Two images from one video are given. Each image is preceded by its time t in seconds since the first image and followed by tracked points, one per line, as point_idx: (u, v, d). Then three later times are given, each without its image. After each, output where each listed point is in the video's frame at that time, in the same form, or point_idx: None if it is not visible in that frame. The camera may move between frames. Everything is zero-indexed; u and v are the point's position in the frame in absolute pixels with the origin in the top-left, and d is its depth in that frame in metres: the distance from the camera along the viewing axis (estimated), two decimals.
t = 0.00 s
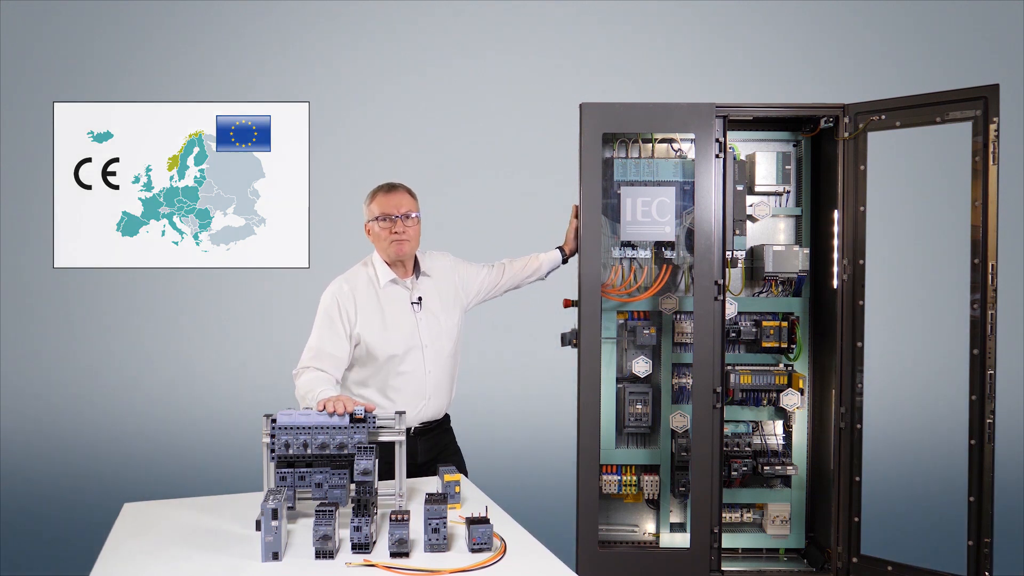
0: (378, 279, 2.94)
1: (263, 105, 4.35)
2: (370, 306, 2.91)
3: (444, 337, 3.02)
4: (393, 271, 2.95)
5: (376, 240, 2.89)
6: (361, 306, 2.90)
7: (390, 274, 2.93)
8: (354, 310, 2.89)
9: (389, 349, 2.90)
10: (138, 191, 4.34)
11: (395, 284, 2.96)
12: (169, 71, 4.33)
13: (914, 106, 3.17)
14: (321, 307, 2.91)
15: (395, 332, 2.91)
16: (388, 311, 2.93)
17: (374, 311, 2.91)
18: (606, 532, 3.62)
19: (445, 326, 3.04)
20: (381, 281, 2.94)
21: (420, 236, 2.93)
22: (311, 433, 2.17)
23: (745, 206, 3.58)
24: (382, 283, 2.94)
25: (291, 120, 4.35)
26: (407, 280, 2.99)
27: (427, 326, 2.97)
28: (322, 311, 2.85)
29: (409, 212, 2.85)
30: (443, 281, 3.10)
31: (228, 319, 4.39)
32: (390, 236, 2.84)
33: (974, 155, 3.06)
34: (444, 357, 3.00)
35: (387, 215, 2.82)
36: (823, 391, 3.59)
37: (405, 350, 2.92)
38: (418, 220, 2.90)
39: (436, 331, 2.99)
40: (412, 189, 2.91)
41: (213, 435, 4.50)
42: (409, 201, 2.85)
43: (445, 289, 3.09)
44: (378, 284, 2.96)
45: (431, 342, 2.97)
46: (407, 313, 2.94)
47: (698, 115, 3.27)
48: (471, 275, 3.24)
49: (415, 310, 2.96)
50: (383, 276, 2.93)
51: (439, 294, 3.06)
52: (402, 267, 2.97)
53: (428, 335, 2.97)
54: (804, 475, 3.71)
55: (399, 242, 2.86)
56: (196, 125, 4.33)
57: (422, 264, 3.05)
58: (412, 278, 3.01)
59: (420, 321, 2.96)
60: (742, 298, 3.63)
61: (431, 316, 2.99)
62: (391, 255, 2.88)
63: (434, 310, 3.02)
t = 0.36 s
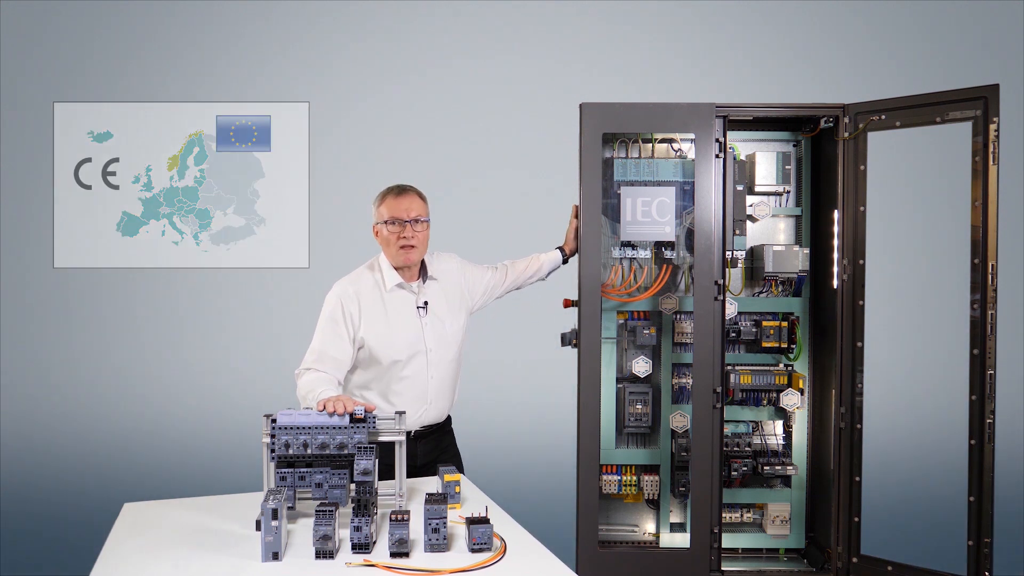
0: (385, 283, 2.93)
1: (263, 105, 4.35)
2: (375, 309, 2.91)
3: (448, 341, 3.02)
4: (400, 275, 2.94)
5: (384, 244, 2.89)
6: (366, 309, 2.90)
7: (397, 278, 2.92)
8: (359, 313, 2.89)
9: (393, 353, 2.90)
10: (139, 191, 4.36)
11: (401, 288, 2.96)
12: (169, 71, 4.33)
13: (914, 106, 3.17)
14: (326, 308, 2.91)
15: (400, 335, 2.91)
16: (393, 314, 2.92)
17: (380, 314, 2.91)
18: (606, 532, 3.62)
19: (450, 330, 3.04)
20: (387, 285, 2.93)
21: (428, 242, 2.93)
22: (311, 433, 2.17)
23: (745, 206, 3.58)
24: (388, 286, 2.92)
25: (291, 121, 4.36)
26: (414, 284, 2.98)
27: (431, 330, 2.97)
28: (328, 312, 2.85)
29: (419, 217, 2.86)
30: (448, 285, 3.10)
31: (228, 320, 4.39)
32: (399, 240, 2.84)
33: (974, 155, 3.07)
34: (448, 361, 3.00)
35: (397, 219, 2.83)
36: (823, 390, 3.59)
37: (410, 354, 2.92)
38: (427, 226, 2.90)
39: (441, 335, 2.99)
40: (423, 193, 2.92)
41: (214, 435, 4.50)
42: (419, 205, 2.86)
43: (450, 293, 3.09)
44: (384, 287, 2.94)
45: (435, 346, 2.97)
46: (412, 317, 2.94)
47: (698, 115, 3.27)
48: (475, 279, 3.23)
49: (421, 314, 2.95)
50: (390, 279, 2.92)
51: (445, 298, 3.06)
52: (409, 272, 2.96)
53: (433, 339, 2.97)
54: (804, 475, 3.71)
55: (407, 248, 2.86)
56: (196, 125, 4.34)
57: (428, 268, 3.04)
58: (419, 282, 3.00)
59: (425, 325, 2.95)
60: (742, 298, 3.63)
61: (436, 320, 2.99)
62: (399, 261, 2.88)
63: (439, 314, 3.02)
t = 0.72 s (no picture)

........

Would you please repeat the lines above exactly, from the first line of the listing through the line holding "7: (390, 274, 2.93)", with nothing added and no pictures?

• SOLUTION FOR THIS PROBLEM:
Two images from one video are given. Each image is preceded by its time t in seconds since the first image and followed by tracked points, one per line, as point_idx: (u, v, d). Then three later times are given, each without its image. After each, output where each listed point is in the video's frame at that time, in the same form, or point_idx: None if it is not visible in that frame. The camera may move between frames. Everything is zero-indexed; u and v are the point's position in the frame in absolute pixels with the origin in the top-left, and d is its depth in that frame in metres: the distance from the camera along the viewing axis (estimated), two decimals.
t = 0.00 s
0: (378, 279, 2.94)
1: (263, 105, 4.35)
2: (370, 306, 2.91)
3: (444, 337, 3.02)
4: (393, 271, 2.95)
5: (376, 240, 2.89)
6: (361, 306, 2.90)
7: (390, 274, 2.93)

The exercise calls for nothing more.